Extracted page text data
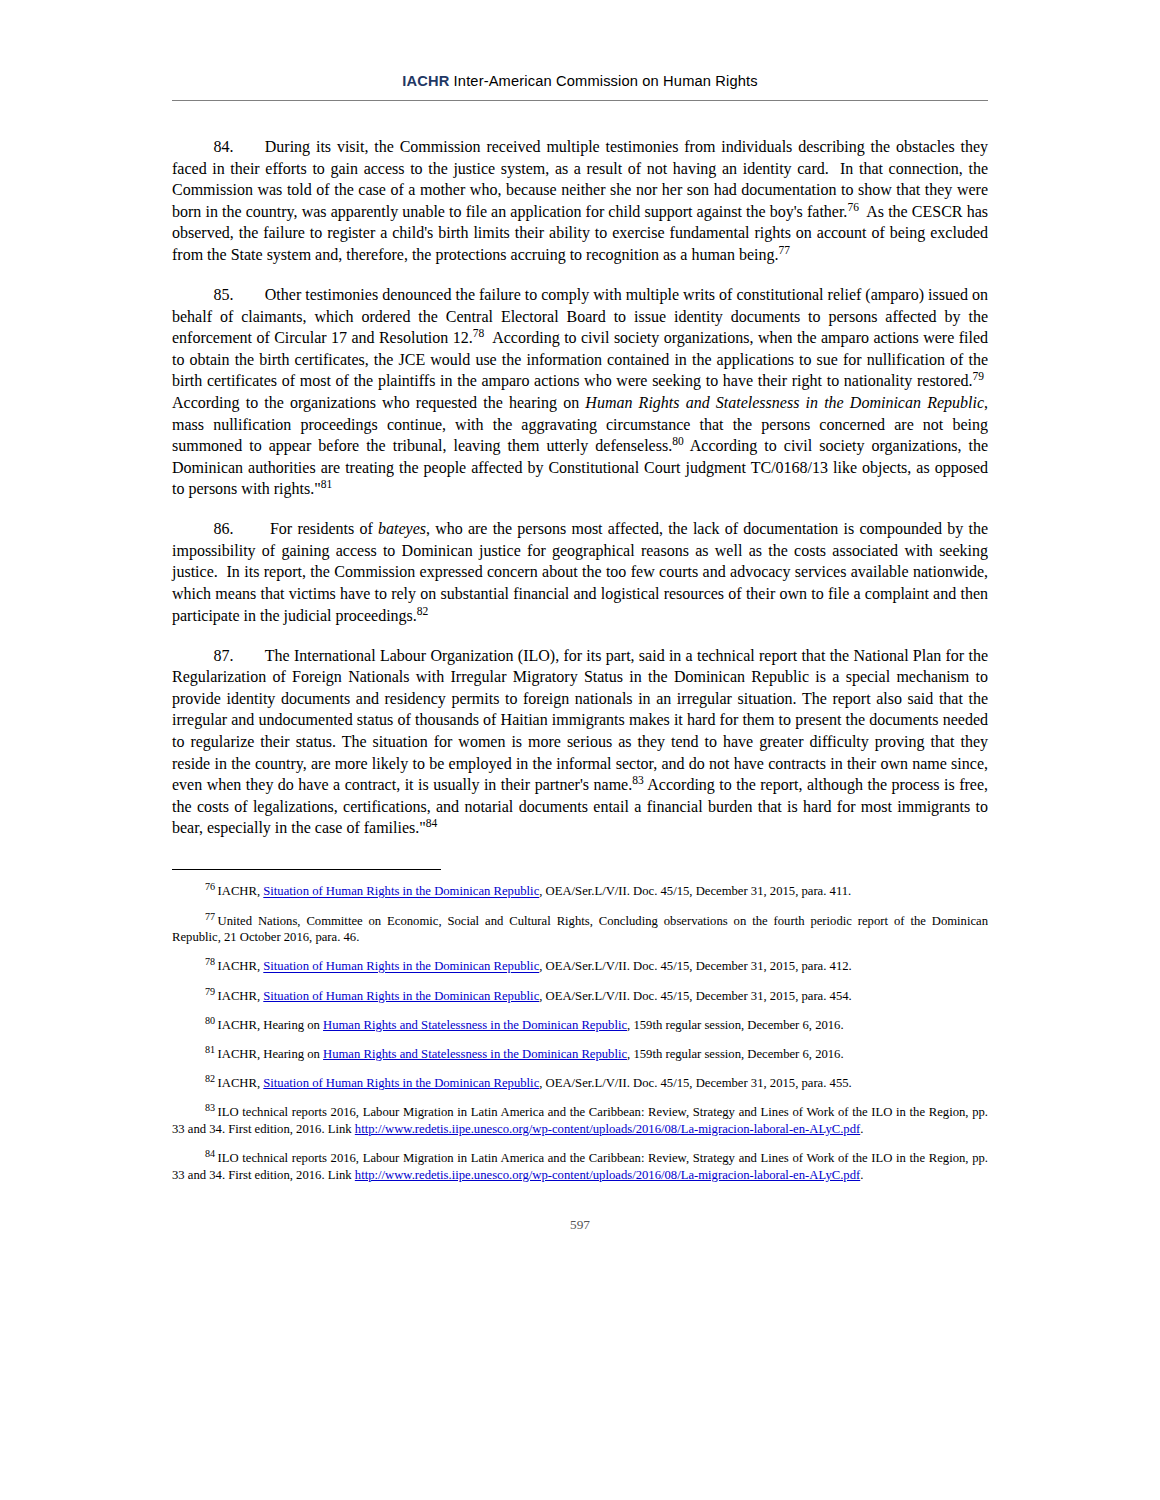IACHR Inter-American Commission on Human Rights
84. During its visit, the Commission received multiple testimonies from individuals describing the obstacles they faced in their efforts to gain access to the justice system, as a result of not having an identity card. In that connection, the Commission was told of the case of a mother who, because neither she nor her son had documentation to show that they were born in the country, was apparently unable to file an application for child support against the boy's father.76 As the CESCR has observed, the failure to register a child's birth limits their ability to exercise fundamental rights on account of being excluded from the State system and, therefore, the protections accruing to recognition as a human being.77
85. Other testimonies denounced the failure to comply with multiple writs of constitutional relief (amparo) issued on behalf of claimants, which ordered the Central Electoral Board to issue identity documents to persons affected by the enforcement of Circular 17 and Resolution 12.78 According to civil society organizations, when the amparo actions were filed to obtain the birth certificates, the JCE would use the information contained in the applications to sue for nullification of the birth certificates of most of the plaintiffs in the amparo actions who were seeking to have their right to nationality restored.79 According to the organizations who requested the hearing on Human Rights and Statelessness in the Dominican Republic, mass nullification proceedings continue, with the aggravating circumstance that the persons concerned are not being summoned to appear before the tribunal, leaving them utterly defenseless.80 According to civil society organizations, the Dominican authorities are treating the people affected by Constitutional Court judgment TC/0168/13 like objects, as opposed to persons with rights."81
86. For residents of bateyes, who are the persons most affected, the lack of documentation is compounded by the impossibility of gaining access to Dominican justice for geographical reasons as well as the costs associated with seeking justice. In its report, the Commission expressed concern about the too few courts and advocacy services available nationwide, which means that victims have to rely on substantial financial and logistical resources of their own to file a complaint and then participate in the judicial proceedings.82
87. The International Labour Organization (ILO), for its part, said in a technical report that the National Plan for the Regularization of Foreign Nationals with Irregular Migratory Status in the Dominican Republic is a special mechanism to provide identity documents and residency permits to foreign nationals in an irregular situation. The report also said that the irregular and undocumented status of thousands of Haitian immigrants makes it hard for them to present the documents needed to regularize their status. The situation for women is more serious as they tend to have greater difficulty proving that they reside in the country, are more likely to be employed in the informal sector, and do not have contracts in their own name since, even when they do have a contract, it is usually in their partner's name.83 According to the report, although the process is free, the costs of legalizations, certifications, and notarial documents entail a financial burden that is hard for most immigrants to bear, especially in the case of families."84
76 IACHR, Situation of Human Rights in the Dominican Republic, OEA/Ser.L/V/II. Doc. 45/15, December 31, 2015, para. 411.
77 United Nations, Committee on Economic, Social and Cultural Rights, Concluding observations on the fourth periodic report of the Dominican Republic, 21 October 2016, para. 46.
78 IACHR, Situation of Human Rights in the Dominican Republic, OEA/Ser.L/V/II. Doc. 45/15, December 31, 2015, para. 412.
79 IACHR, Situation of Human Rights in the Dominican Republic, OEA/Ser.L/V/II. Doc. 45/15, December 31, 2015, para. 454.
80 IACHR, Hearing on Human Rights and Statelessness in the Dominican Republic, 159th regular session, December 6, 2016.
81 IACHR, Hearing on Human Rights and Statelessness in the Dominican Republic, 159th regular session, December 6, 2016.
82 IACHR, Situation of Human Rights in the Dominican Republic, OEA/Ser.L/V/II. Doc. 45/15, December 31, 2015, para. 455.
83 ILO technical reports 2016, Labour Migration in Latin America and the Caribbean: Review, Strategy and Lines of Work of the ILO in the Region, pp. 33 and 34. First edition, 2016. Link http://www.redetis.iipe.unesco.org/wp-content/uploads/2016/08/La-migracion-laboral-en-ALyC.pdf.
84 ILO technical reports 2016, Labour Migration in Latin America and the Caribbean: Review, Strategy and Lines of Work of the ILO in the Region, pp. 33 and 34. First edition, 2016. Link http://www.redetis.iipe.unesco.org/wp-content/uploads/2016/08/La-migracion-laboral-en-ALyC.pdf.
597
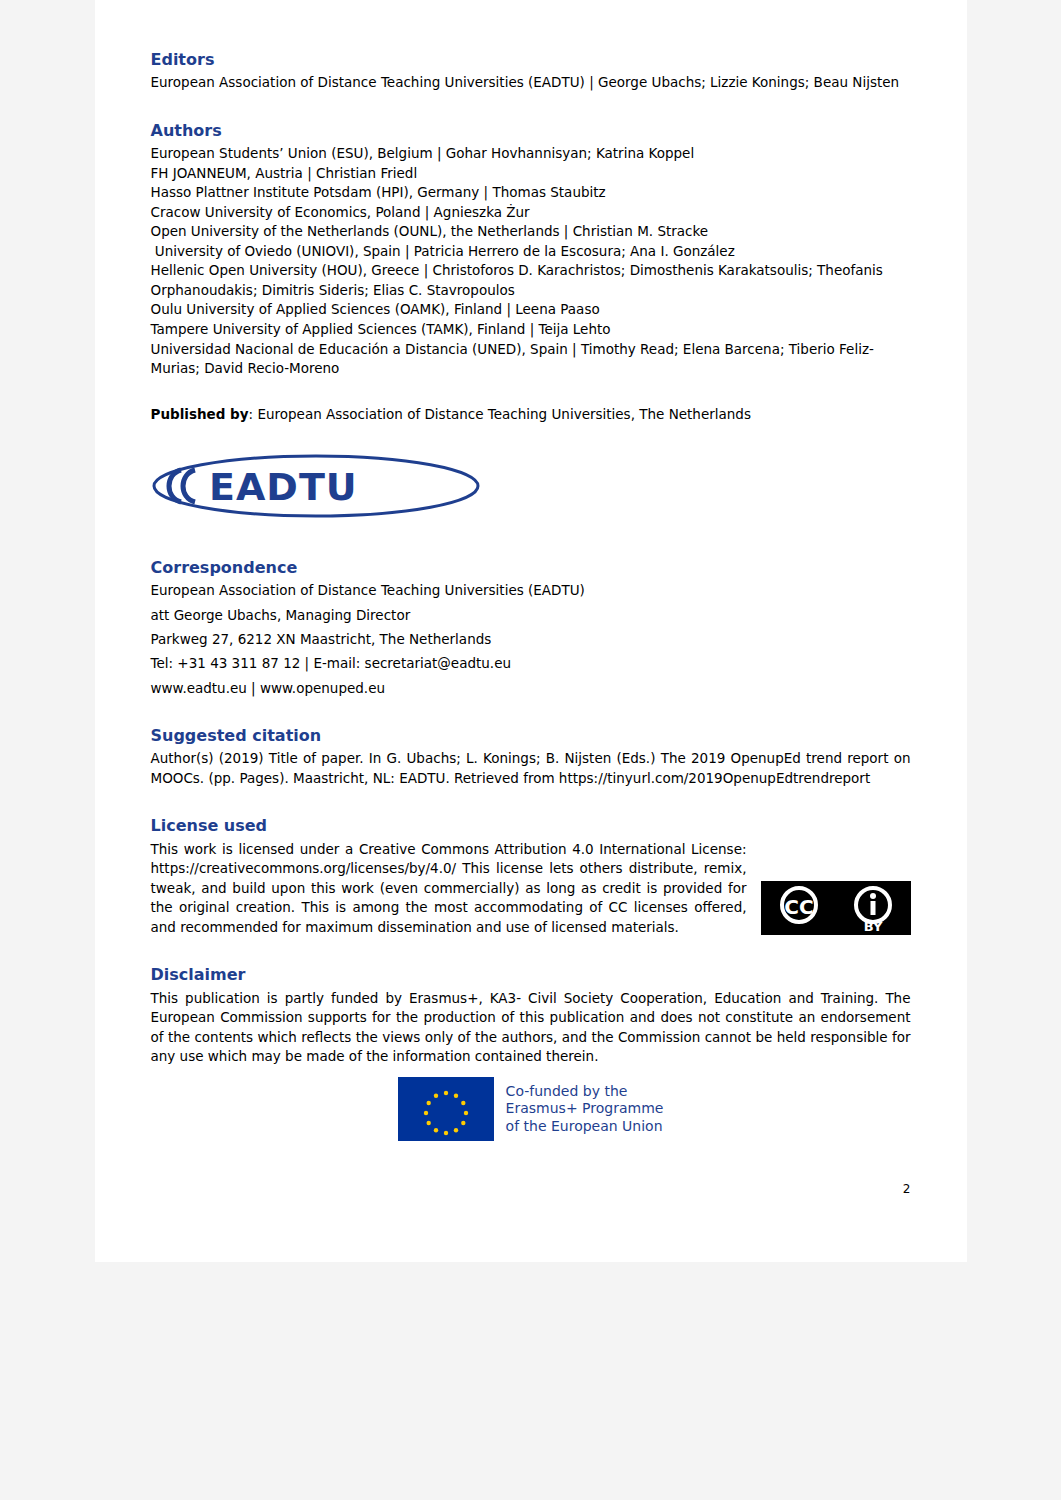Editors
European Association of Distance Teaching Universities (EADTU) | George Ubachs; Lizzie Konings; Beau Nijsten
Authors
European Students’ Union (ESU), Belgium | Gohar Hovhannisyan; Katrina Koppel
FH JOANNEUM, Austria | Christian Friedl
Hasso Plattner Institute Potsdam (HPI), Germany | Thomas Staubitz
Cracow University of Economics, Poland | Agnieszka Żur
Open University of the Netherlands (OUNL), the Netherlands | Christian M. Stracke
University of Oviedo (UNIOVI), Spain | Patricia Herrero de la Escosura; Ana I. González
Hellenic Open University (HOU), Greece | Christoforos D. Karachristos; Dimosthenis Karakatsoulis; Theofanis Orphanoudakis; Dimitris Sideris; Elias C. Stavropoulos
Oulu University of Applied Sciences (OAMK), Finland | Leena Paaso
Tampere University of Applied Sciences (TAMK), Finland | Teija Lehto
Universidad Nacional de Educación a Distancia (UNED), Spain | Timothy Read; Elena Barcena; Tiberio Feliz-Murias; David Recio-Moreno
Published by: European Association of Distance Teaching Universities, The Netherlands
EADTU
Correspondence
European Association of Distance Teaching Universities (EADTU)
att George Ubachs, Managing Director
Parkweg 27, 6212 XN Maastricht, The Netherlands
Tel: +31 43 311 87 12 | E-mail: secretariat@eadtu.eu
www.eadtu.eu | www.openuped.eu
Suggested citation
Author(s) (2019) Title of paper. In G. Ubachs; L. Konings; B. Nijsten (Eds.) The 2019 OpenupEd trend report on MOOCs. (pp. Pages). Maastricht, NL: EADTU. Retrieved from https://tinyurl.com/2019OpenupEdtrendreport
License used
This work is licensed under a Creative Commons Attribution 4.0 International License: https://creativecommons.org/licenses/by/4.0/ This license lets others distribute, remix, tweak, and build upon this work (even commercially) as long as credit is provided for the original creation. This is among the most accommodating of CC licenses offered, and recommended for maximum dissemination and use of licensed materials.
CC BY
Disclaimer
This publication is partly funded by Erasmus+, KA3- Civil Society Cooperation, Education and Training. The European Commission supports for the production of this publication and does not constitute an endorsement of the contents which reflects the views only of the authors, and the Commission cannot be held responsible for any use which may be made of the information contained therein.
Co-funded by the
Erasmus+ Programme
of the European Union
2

**TASK DETAILS:**
Of the entries listed above, reproduce only the lines starting at the line containing "81 IACHR, Hearing" and ending at the line containing "82 IACHR, Situation". Include both, exactly as they stand.

**PROBLEM SOLUTION:**
81 IACHR, Hearing on Human Rights and Statelessness in the Dominican Republic, 159th regular session, December 6, 2016.
82 IACHR, Situation of Human Rights in the Dominican Republic, OEA/Ser.L/V/II. Doc. 45/15, December 31, 2015, para. 455.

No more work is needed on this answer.